Input data =>
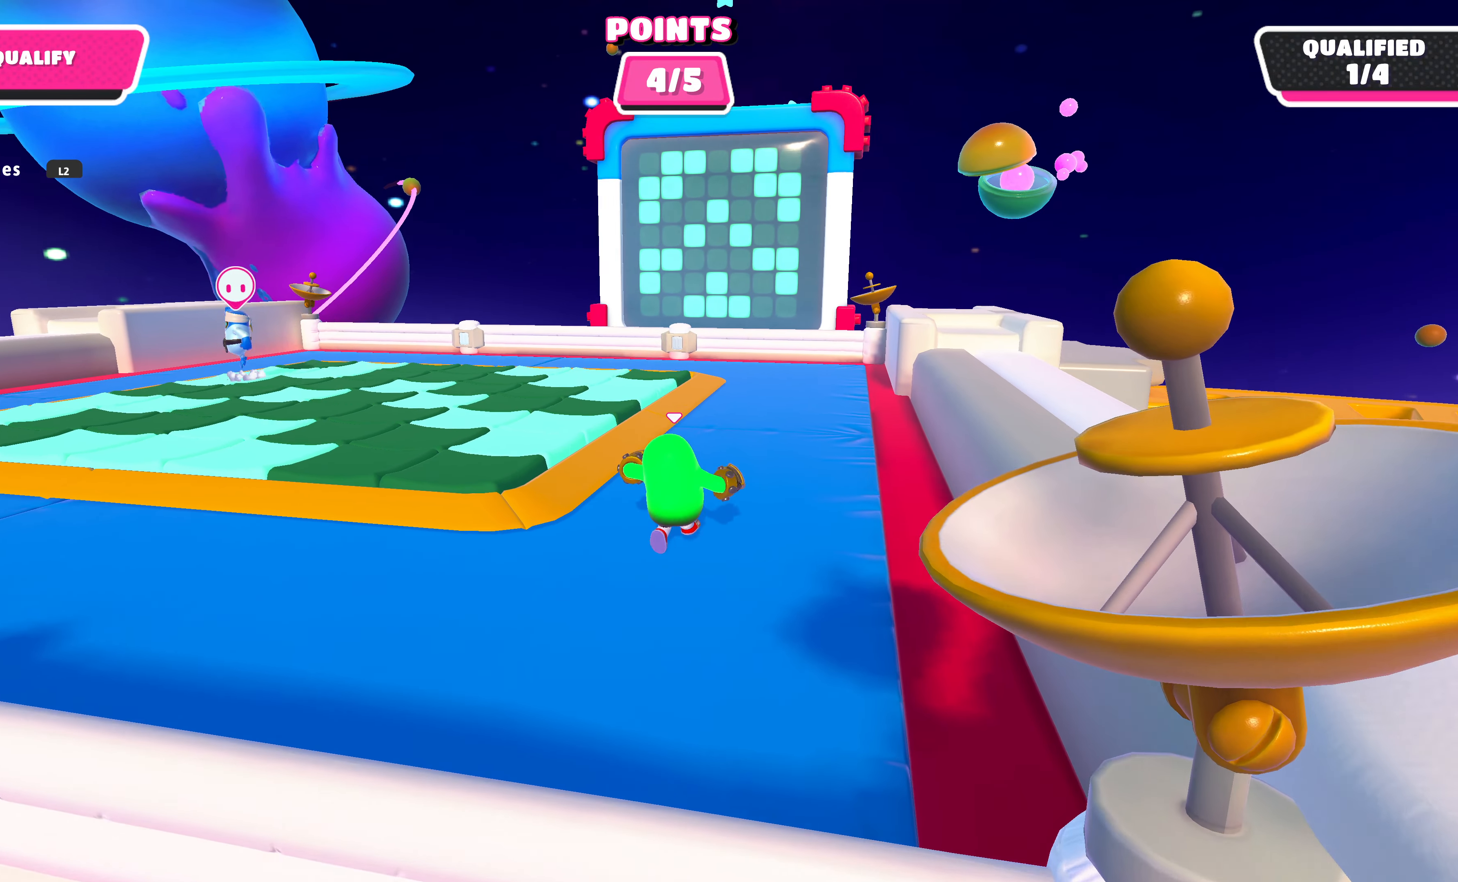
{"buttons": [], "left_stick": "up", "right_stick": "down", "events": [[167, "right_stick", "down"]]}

...

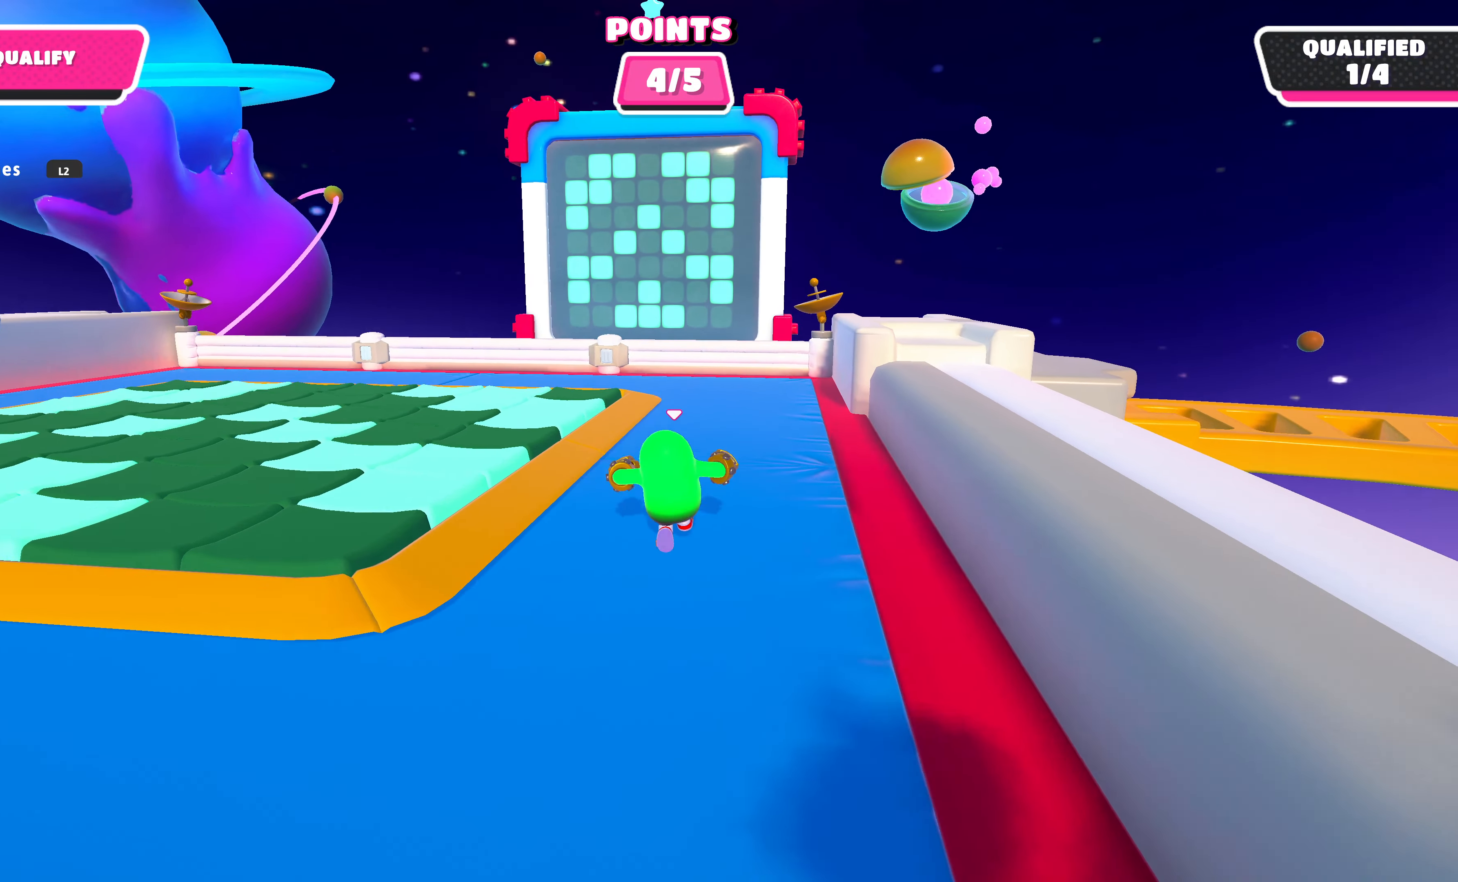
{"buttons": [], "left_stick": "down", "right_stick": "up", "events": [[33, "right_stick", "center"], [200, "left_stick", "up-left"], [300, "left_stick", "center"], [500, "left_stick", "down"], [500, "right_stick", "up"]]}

---

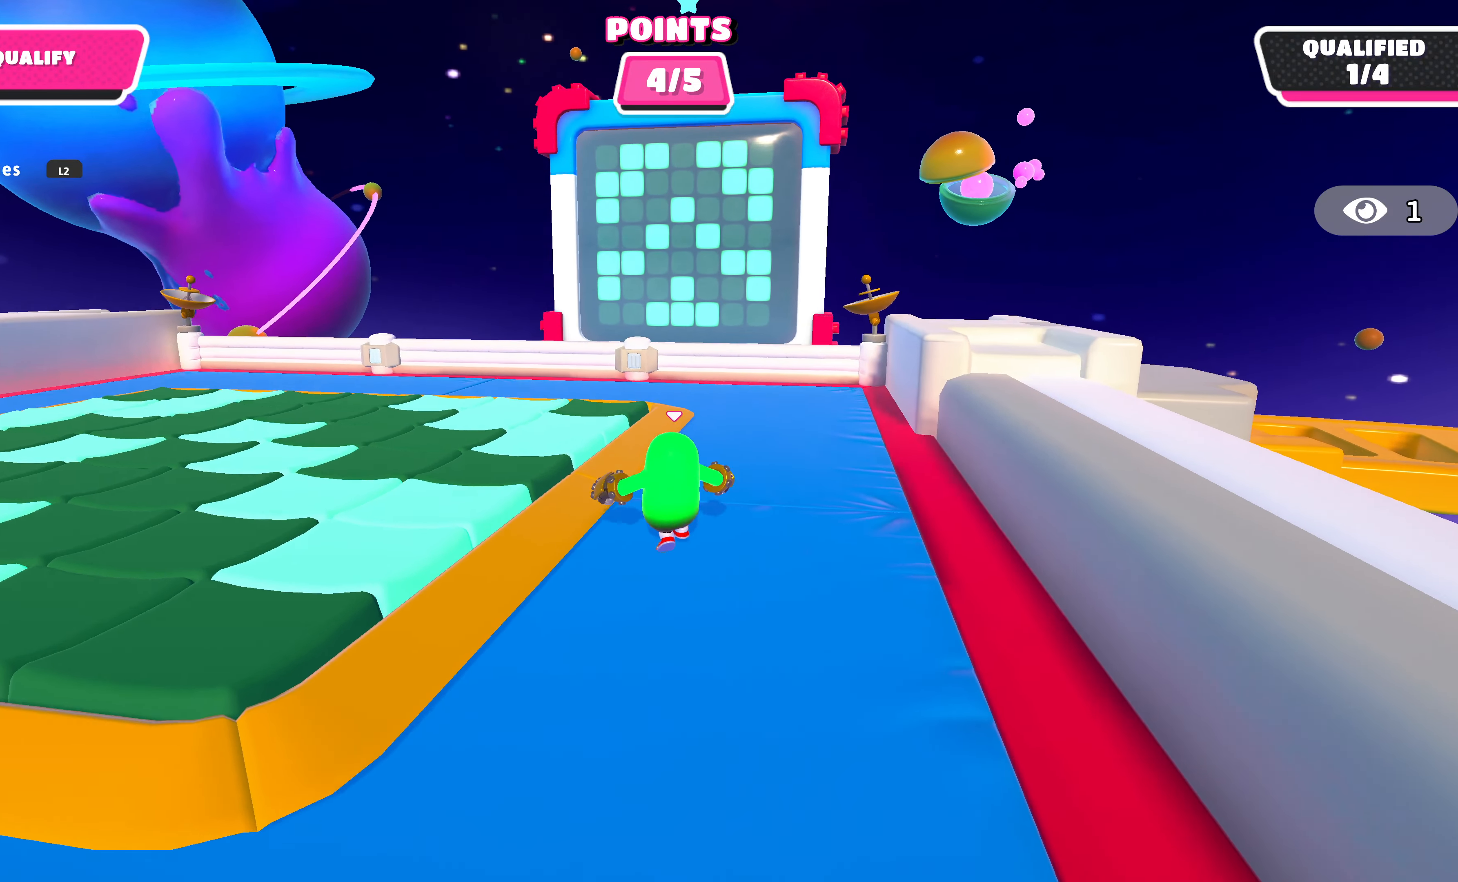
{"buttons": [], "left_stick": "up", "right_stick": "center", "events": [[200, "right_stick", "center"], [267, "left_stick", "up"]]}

Task => Some lines of the data above may hold the word "down"; report how many do, and nothing else.

Answer section => 2